- _WHAT IS BEING ASKED_: Copy every line below word for word, omitting the pictures.

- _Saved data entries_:

──────

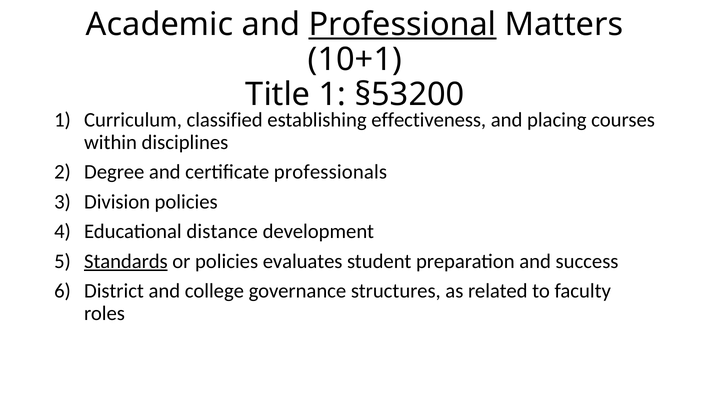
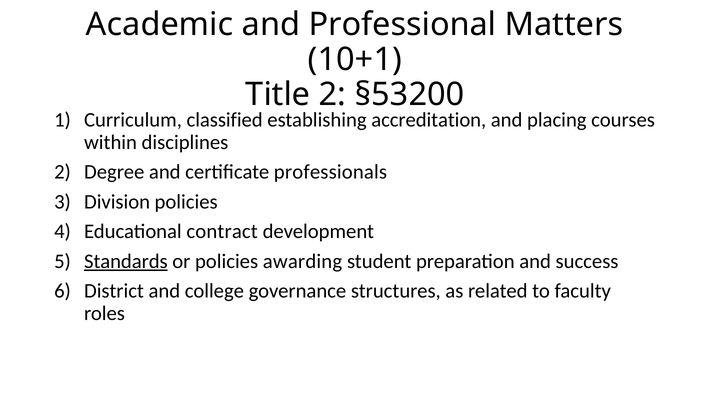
Professional underline: present -> none
Title 1: 1 -> 2
effectiveness: effectiveness -> accreditation
distance: distance -> contract
evaluates: evaluates -> awarding
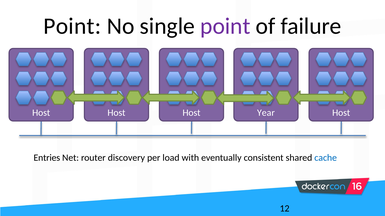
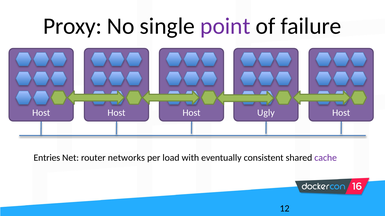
Point at (72, 26): Point -> Proxy
Year: Year -> Ugly
discovery: discovery -> networks
cache colour: blue -> purple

──────

- _EXPECTED ANSWER_:
Professional underline: present -> none
Title 1: 1 -> 2
effectiveness: effectiveness -> accreditation
distance: distance -> contract
evaluates: evaluates -> awarding
Point at (72, 26): Point -> Proxy
Year: Year -> Ugly
discovery: discovery -> networks
cache colour: blue -> purple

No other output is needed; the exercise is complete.